Re^2: check for latest file, remove and touch file?
by fasoli (Beadle) on Jan 05, 2016 at 16:25 UTC

    "Do you want the "latest file" as per the filesystem or the highest-sequence file as per your naming convention? Is the inode change time important? The modification time? Is it just the filename? What if the files get out of sync and you end up having S0007 but not S0006? Do you want to still delete S0005 if it exists? Why not sort your files, pop the two newest off the array, then delete the rest if making sure you have the two newest available is what you're actually trying to do?"

    Sorting the files and popping the two newest off the array does sound like a good idea but I'll have to think about it and see if it works for my case. Thank you for the recommendation.

    I thought about this and I think the best way to proceed in my case will be to look for a file with the biggest number (S0007 over S0005 for example), then look if the previous one is there, remove the previous one and proceed to create the next one. So if 7 is there, check if 6 is there, delete 6 and proceed to create 8. I'll have to think about the rest of my script and read up a tutorial to figure out my other issues, but if I can get past the thing that I just described it would be great. Can someone help me regarding how I can do that within my $step variable? How can I say "if we are at step x, check step x-1 exists and create step x+1"?

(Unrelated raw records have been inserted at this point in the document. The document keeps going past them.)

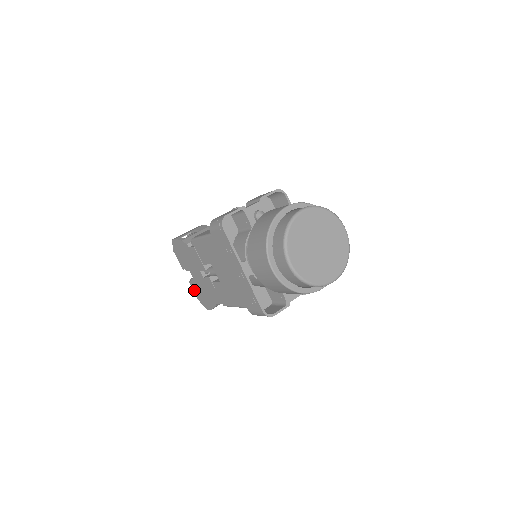
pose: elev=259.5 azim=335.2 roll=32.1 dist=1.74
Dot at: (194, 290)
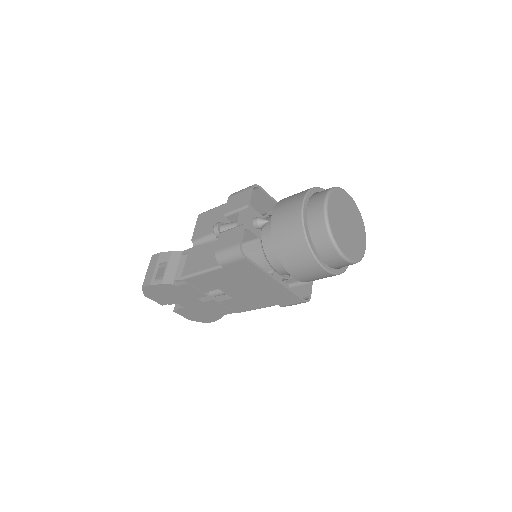
Dot at: (184, 315)
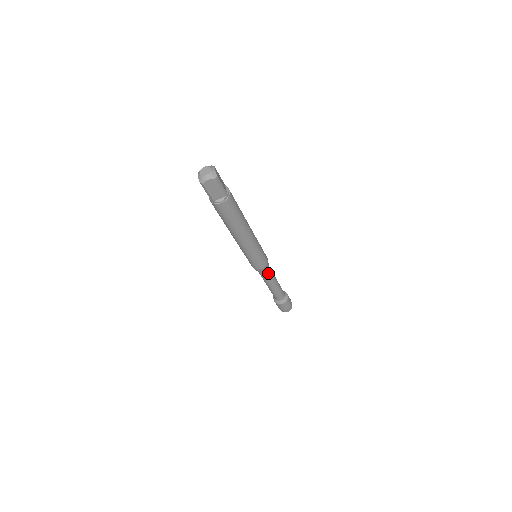
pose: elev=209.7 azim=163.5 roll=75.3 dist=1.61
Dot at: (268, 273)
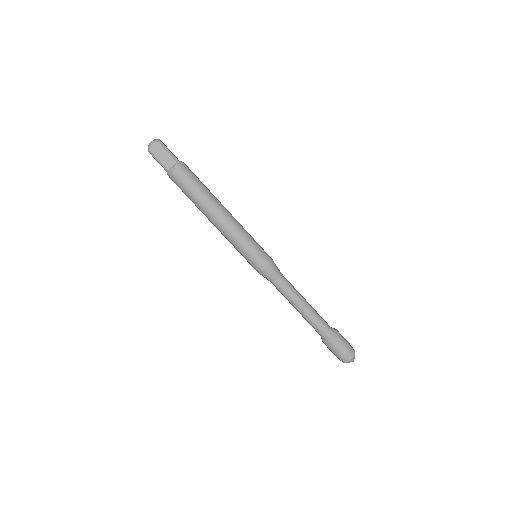
Dot at: (282, 280)
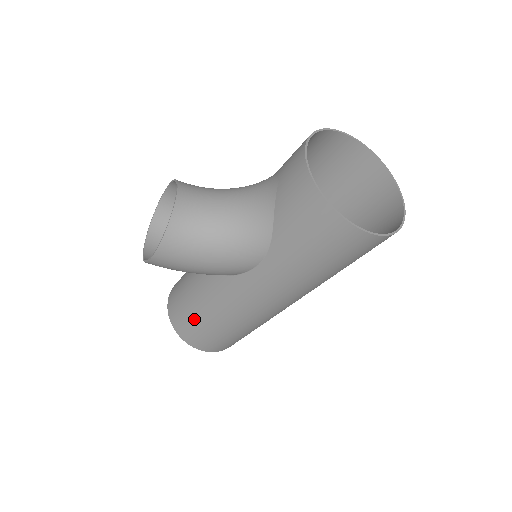
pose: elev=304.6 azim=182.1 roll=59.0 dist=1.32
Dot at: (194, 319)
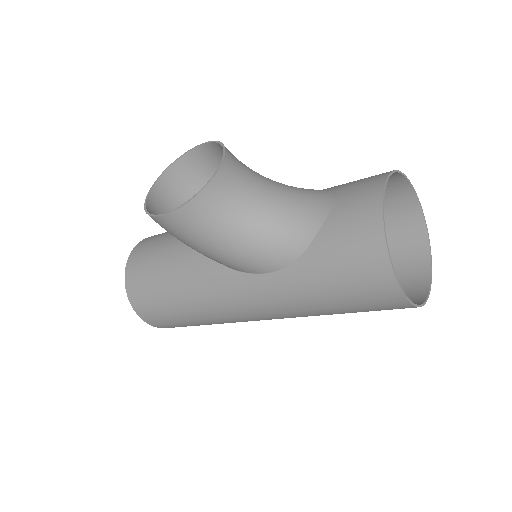
Dot at: (157, 289)
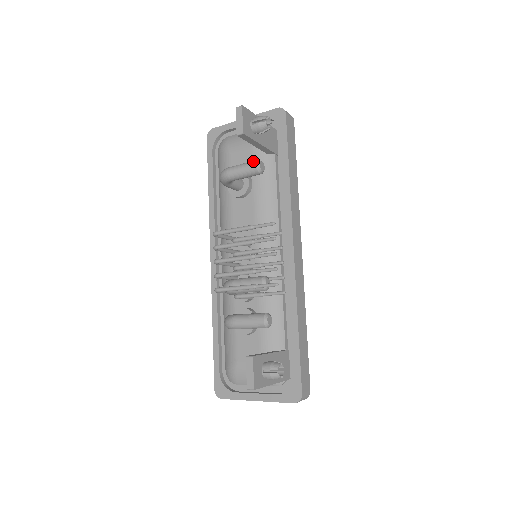
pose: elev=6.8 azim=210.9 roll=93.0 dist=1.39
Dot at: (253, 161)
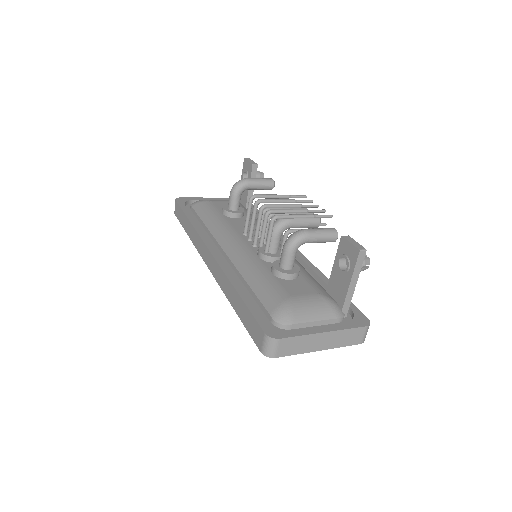
Dot at: occluded
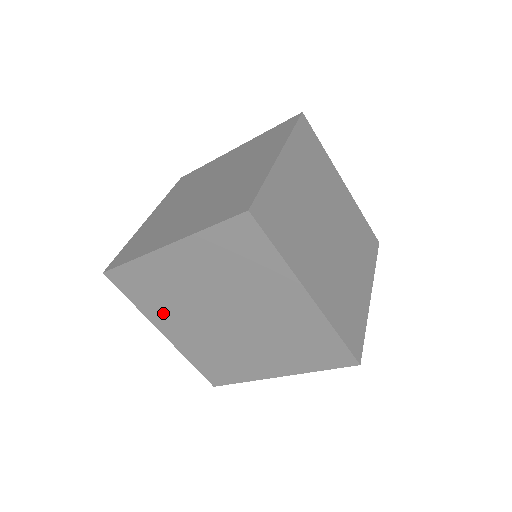
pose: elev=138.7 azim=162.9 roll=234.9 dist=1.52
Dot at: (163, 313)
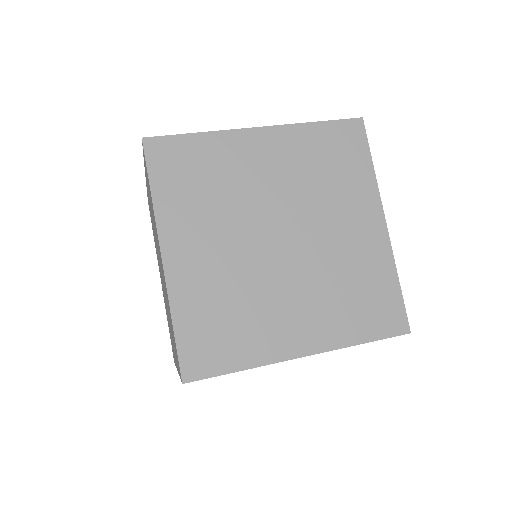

      Can someone help me regarding how I can do that within my $step variable? How can I say "if we are at step x, check step x-1 exists and create step x+1"?

      At this point you really should step back from your thinking on how to solve your "problem" and reexamine the overall task. Please say what you're really trying to do (beyond manipulating filenames), and especially what data you want to have available as your "backup."

      It's possible that your whole premise "a script for data handling that will loop through a variety of files and do a variety of things" could be misguided.

      The way forward always starts with a minimal test.
Re^2: check for latest file, remove and touch file?
by fasoli (Beadle) on Jan 05, 2016 at 15:48 UTC

    Thank you very much for your comment. I'll have to study it a bit but quickly let me ask you what you mean with sticking to a formatting standard? What formatting are you referring to? Sorry, I'm really a beginner, as if it's not obvious.